→ Source extract:

○ ○ ○

This article addresses this mandate by seeking to push against the reduction of
colonially charged texts to mere content and the implication that the
contingencies of historical textual production are not preserved in
transcription systems or affected by OCR algorithms. This approach is inspired
by the #DHPOCO movement spearheaded by Roopika Risam and Adeline Koh, which “brings critiques of colonialism, imperialism, and
globalization and their relationship to race, class, gender, sexuality
and disability to bear on the digital humanities”
[
Risam and Koh 2012]. In this case, the interaction between highly complex colonial documents
and the OCR tool we used to transcribe them brought to the fore questions about
the relationship between the colonial status of sixteenth-century transcription
practices and those of the twenty-first century. By bringing together content
and context, I seek to reflect on these two historical periods and their
analogous, and interdependent, transcription practices.

○ ○ ○

→ Data lines:
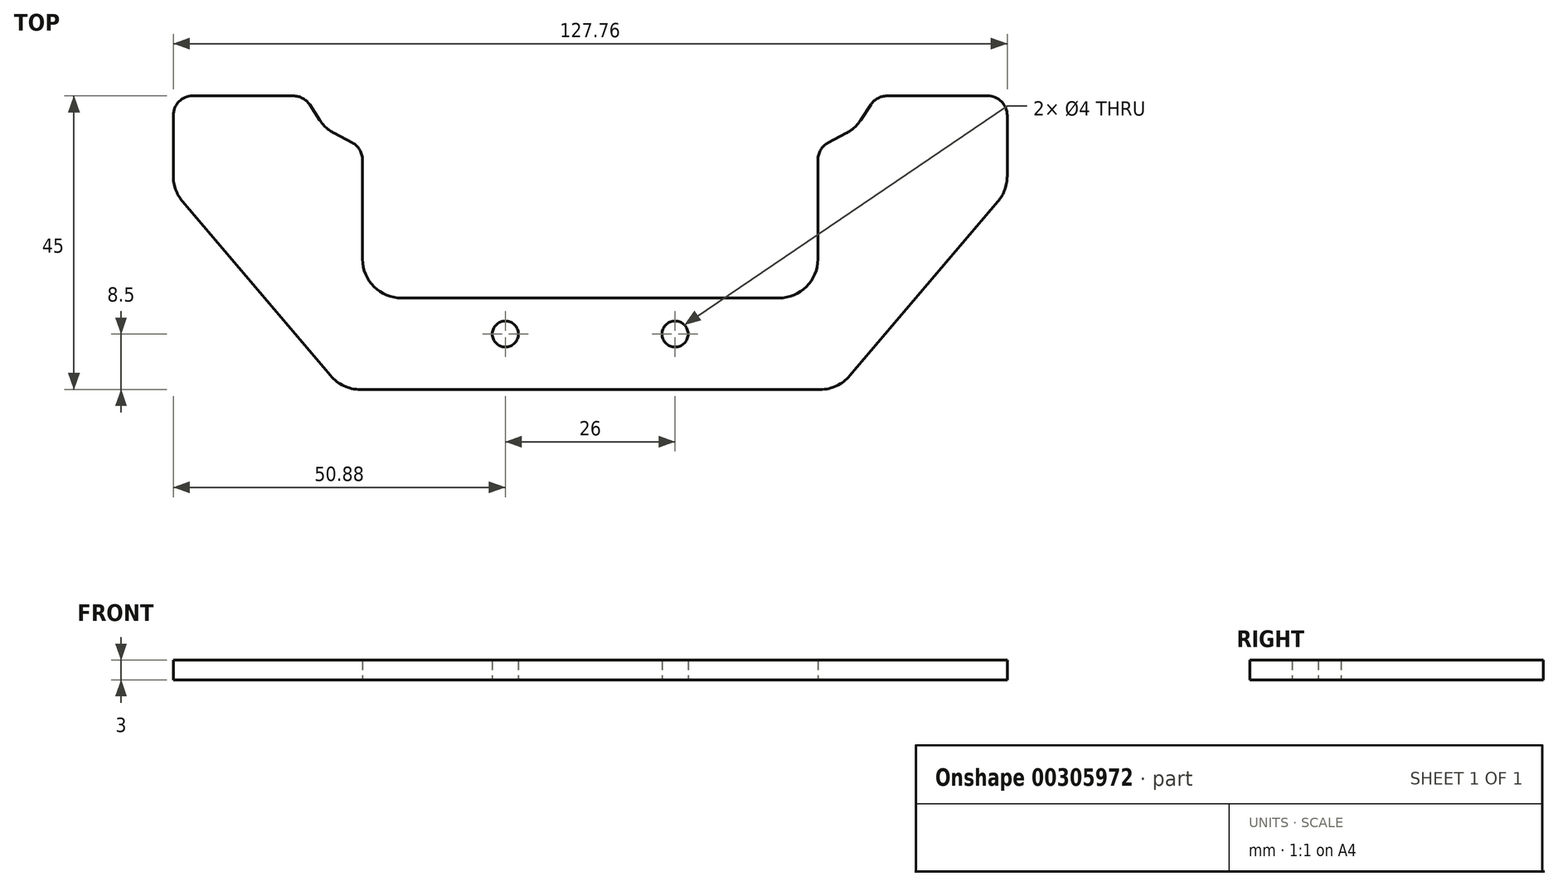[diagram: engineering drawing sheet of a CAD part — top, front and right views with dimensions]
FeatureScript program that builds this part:
annotation { "Feature Type Name" : "Feature", "Feature Type Description" : "" }
export const myFeature = defineFeature(function(context is Context, id is Id, definition is map)
    precondition{}
    {
        {
            var Q0;
            Q0=qCreatedBy(makeId("Top.planeOp"),FACE);
            var sketch = newSketch(context, id + "F0", { "sketchPlane" : qUnion([Q0])});
            skLineSegment(sketch, "E0", {"start": v(0, 0) * mm, "end": v(35.22, 0) * mm});
            skLineSegment(sketch, "E1", {"start": v(39.8, 2.12) * mm, "end": v(62.45, 28.82) * mm});
            skLineSegment(sketch, "E2", {"start": v(63.88, 32.7) * mm, "end": v(63.88, 42) * mm});
            skLineSegment(sketch, "E3", {"start": v(60.88, 45) * mm, "end": v(45.5, 45) * mm});
            skLineSegment(sketch, "E4", {"start": v(43, 43.65) * mm, "end": v(41.42, 41.28) * mm});
            skLineSegment(sketch, "E5", {"start": v(39.2, 39.27) * mm, "end": v(36.48, 37.84) * mm});
            skLineSegment(sketch, "E6", {"start": v(34.88, 35.19) * mm, "end": v(34.88, 20) * mm});
            skLineSegment(sketch, "E7", {"start": v(28.88, 14) * mm, "end": v(0, 14) * mm});
            skPoint(sketch, "E8.visualSharp", {"position": v(34.88, 14) * mm});
            skArc(sketch, "E8.filletArc", {"start": v(28.88, 14) * mm, "mid": v(33.12, 15.76) * mm, "end": v(34.88, 20) * mm});
            skPoint(sketch, "E9.visualSharp", {"position": v(34.88, 37) * mm});
            skArc(sketch, "E9.filletArc", {"start": v(36.48, 37.84) * mm, "mid": v(35.31, 36.74) * mm, "end": v(34.88, 35.19) * mm});
            skPoint(sketch, "E10.visualSharp", {"position": v(40.57, 40) * mm});
            skArc(sketch, "E10.filletArc", {"start": v(39.2, 39.27) * mm, "mid": v(40.44, 40.14) * mm, "end": v(41.42, 41.28) * mm});
            skPoint(sketch, "E11.visualSharp", {"position": v(43.88, 45) * mm});
            skArc(sketch, "E11.filletArc", {"start": v(45.5, 45) * mm, "mid": v(44.07, 44.64) * mm, "end": v(43, 43.65) * mm});
            skPoint(sketch, "E12.visualSharp", {"position": v(63.88, 45) * mm});
            skArc(sketch, "E12.filletArc", {"start": v(63.88, 42) * mm, "mid": v(63, 44.12) * mm, "end": v(60.88, 45) * mm});
            skPoint(sketch, "E13.visualSharp", {"position": v(63.88, 30.5) * mm});
            skArc(sketch, "E13.filletArc", {"start": v(62.45, 28.82) * mm, "mid": v(63.51, 30.63) * mm, "end": v(63.88, 32.7) * mm});
            skPoint(sketch, "E14.visualSharp", {"position": v(38, 0) * mm});
            skArc(sketch, "E14.filletArc", {"start": v(35.22, 0) * mm, "mid": v(37.74, 0.56) * mm, "end": v(39.8, 2.12) * mm});
            skLineSegment(sketch, "E15.MirrorCS", {"start": v(-28.88, 14) * mm, "end": v(0, 14) * mm});
            skLineSegment(sketch, "E16.MirrorCS", {"start": v(0, 0) * mm, "end": v(-35.22, 0) * mm});
            skLineSegment(sketch, "E17.MirrorCS", {"start": v(-43, 43.65) * mm, "end": v(-41.42, 41.28) * mm});
            skLineSegment(sketch, "E18.MirrorCS", {"start": v(-39.2, 39.27) * mm, "end": v(-36.48, 37.84) * mm});
            skArc(sketch, "E19.MirrorCS", {"start": v(-39.2, 39.27) * mm, "mid": v(-40.44, 40.14) * mm, "end": v(-41.42, 41.28) * mm});
            skArc(sketch, "E20.MirrorCS", {"start": v(-45.5, 45) * mm, "mid": v(-44.07, 44.64) * mm, "end": v(-43, 43.65) * mm});
            skArc(sketch, "E21.MirrorCS", {"start": v(-36.48, 37.84) * mm, "mid": v(-35.31, 36.74) * mm, "end": v(-34.88, 35.19) * mm});
            skArc(sketch, "E22.MirrorCS", {"start": v(-35.22, 0) * mm, "mid": v(-37.74, 0.56) * mm, "end": v(-39.8, 2.12) * mm});
            skArc(sketch, "E23.MirrorCS", {"start": v(-62.45, 28.82) * mm, "mid": v(-63.51, 30.63) * mm, "end": v(-63.88, 32.7) * mm});
            skArc(sketch, "E24.MirrorCS", {"start": v(-63.88, 42) * mm, "mid": v(-63, 44.12) * mm, "end": v(-60.88, 45) * mm});
            skPoint(sketch, "E25.MirrorP", {"position": v(-40.57, 40) * mm});
            skPoint(sketch, "E26.MirrorP", {"position": v(-38, 0) * mm});
            skLineSegment(sketch, "E27.MirrorCS", {"start": v(-39.8, 2.12) * mm, "end": v(-62.45, 28.82) * mm});
            skPoint(sketch, "E28.MirrorP", {"position": v(-34.88, 37) * mm});
            skLineSegment(sketch, "E29.MirrorCS", {"start": v(-63.88, 32.7) * mm, "end": v(-63.88, 42) * mm});
            skLineSegment(sketch, "E30.MirrorCS", {"start": v(-60.88, 45) * mm, "end": v(-45.5, 45) * mm});
            skPoint(sketch, "E31.MirrorP", {"position": v(-34.88, 14) * mm});
            skPoint(sketch, "E32.MirrorP", {"position": v(-63.88, 30.5) * mm});
            skLineSegment(sketch, "E33.MirrorCS", {"start": v(-34.88, 35.19) * mm, "end": v(-34.88, 20) * mm});
            skArc(sketch, "E34.MirrorCS", {"start": v(-28.88, 14) * mm, "mid": v(-33.12, 15.76) * mm, "end": v(-34.88, 20) * mm});
            skPoint(sketch, "E35.MirrorP", {"position": v(-43.88, 45) * mm});
            skPoint(sketch, "E36.MirrorP", {"position": v(-63.88, 45) * mm});
            skCircle(sketch, "E37", {"center": v(13, 8.5) * mm, "radius": 2 * mm});
            skCircle(sketch, "E38.MirrorC", {"center": v(-13, 8.5) * mm, "radius": 2 * mm});
            skSolve(sketch);
        }
        {
            var Q0;
            Q0=makeQuery(id+"F0.imprint","IMPRINT",FACE,{"disambiguationData":[TD([[makeQuery(id+"F0.imprint","IMPRINT",EDGE,{"derivedFrom":sQuery(id+"F0.wireOp",EDGE,"E0")}),1.0]])]});
            extrude(context, id + "F1", {"entities" : qUnion([Q0]), "depth" : 3 * mm});
        }
    });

○ ○ ○

→ Objective: Extend the passage on OCR and colonial documents by writing what comes after its final sentence. The records have nothing to do with the passage on OCR and colonial documents.

→ Output below:
Absent from the method applied in this paper is collaborative work with the
stake-holders for this project, and specifically with the Mexican academic,
religious, and indigenous communities for whom these documents are cultural
heritage items. This is beyond the scope of the project, which focuses
specifically on the unfunded, extra-curricular development of an OCR tool and on
preliminary efforts to apply it to printed books.
[4] Nonetheless, as Kimberley
Christen has reminded us, the implications for this absence are considerable,
particularly when we take into account cultural differences in the ways that
digital access and discoverability are valued and understood [
Christen 2012]. It is hoped that future work will take these
elements of the project into account.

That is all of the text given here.